Senna rijdt in 1991 voor McLaren-Honda en wint zijn derde wereldtitel. Het daaropvolgende jaar blijft hij steken op een derde plek, de eens superieure McLaren is inmiddels ingehaald door de competitie. In 1993 wordt hij met McLaren-Ford tweede achter de onverslaanbare en computergestuurde bolides van Williams-Renault. In 1994 is Ayrton back on track en stapt hij over naar dit topteam. Hij rijdt in Brazilië, Japan en San Marino de snelste ronde maar finisht niet. De GP van San Marino zou zijn laatste zijn…

Op 1 mei 1994 wordt op het circuit van Imola de Grand Prix van San Marino gehouden. Coureur JJ Lehto krijgt tijdens de start zijn Benetton niet van zijn plek. Lotusrijder Pedro Lamy kan hem niet meer ontwijken en ramt Lehto van achteren. De brokstukken vliegen in het rond en negen toeschouwers raken gewond. Na een grote schoonmaak start het veld opnieuw, na vijf ronden achter de langzame Opel Vectra safety car.

Senna rijdt nog twee ronden door en verliest in Tamburello met ruim 300 km/h alle grip, omdat hij vanwege een alternatieve racelijn een oneffenheid in het wegdek raakt en hierdoor zijn bodemplaat beschadigd. De bocht maakt hij niet af. Halverwege gaat de Williams rechtdoor richting muur. Met een snelheid van ruim 200 rijdt Senna zich te pletter en krijgt delen van wiel en ophanging tegen zijn hoofd.

Zwarte dag

In een mum van tijd ontfermen de baanofficials zich over de gehavende Williams, ontdaan van wielen en vleugels. Nadat het bijna ontzielde lichaam uit de cockpit is gesleept ziet arts Sid Watkins aan de neurologische tekenen, het inmiddels weggedraaide hoofd en de door de brokstukken gehavende helm, dat dit ongeluk wel eens een fataal kan aflopen. Aan de andere kant van de aardbol, in Buenos Aires, draait autosportlegende Juan Manuel Fangio zijn TV uit.

Een moment later ontspant Senna en blaast zijn laatste adem uit. De hersendode Ayrton vliegt per helikopter naar het ziekenhuis en laat de wedstrijddeelnemers in het ongewisse. Michael Schumacher wint. Er vloeien geen champagnefonteinen maar bittere tranen. Twee uur en twintig minuten na de finish van winnaar Schumacher verklaren de artsen Senna officieel dood.

Koude banden

Al vrij snel na het fatale ongeval denkt men dat een gebroken stuurkolom de oorzaak is. Door de safety car situatie waren de banden van de Williams niet op de optimale temperatuur om de racewagen op topsnelheid onder controle te houden. De slechte wegkwaliteit op Tamburello werden ditmaal door de altijd supergeconcentreerde Senna over het hoofd gezien. Waar zijn collega’s om de hobbels heen reden, knalde Senna er gewoon overheen. Met alle gevolgen van dien.

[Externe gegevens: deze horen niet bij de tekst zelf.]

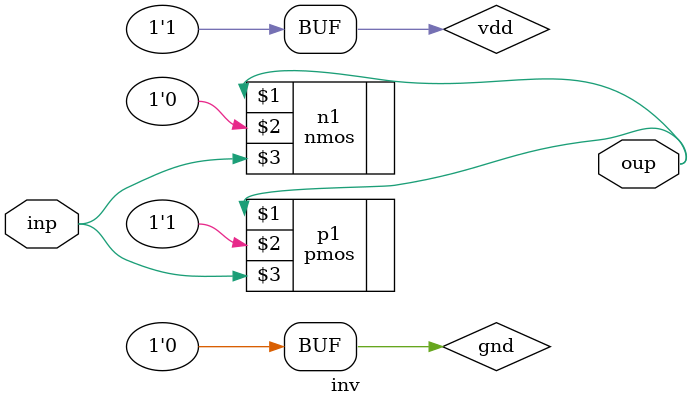
<source format=v>
module inv(input inp, output oup);
wire w1;
supply1 vdd;
supply0 gnd;
nmos n1 (oup, gnd, inp);
pmos p1 (oup, vdd, inp);
endmodule
</source>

Zijn collega Martin Brundle:

“You don’t have small accidents at Tamburello. What still makes me angry is that we raced past a pool of his blood for 55 laps. I thought that was disrespectful, and not the right thing to do.”

De dood van Senna slaat in als een bom. Sinds 1986 had er geen dodelijk Formule 1 ongeval plaatsgevonden. Elio de Angelis stierf toen tijdens een testsessie op circuit Paul Ricard. Senna is op 1 mei 1994 op slag een legende, als hij dat al niet was. Volgens velen is hij de grootste. Volgens mij valt dit in perspectief te zien, maar behoort hij zeker tot de top-10 van de beste Formule 1 coureurs van de vorige eeuw.

Achteraf…

Senna voelde zich niet happy in de voor hem nieuwe Williams, die zonder elektronica niet rijdt zoals het hoort. Ayrton is ook onder de indruk van de dood van Roland Ratzenberger, een dag eerder tijdens de trainingsronden, en schrikt van de heftige crash van Rubens Barrichello. Voelde Ayrton zijn einde naderen? Waande hij zich een god? Een ding staat vast: Senna is onsterfelijk en zal niet snel vergeten worden.

NB. Tussen april 2017 en juni 2019 schreef ik voor Onschatbare Klassieker Magazine verhalen over de autosportgeschiedenis.